## YOUR OBJECTIVE
I would like the listing below retyped exactly, line by line.
(Beginning of MATERIALS PROVIDED)
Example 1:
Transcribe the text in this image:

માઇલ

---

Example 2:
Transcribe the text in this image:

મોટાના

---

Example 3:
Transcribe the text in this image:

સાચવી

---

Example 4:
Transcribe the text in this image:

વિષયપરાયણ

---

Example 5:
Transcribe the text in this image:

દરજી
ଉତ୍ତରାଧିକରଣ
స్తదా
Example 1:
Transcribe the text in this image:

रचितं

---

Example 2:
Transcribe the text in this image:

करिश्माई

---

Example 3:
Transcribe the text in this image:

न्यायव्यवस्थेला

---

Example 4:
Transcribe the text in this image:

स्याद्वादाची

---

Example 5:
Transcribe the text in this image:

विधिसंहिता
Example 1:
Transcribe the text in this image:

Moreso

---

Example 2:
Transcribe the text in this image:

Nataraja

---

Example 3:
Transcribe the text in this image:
(End of MATERIALS PROVIDED)
## TASK RESPONSE
Example 1:
Transcribe the text in this image:

માઇલ

---

Example 2:
Transcribe the text in this image:

મોટાના

---

Example 3:
Transcribe the text in this image:

સાચવી

---

Example 4:
Transcribe the text in this image:

વિષયપરાયણ

---

Example 5:
Transcribe the text in this image:

દરજી
ଉତ୍ତରାଧିକରଣ
స్తదా
Example 1:
Transcribe the text in this image:

रचितं

---

Example 2:
Transcribe the text in this image:

करिश्माई

---

Example 3:
Transcribe the text in this image:

न्यायव्यवस्थेला

---

Example 4:
Transcribe the text in this image:

स्याद्वादाची

---

Example 5:
Transcribe the text in this image:

विधिसंहिता
Example 1:
Transcribe the text in this image:

Moreso

---

Example 2:
Transcribe the text in this image:

Nataraja

---

Example 3:
Transcribe the text in this image:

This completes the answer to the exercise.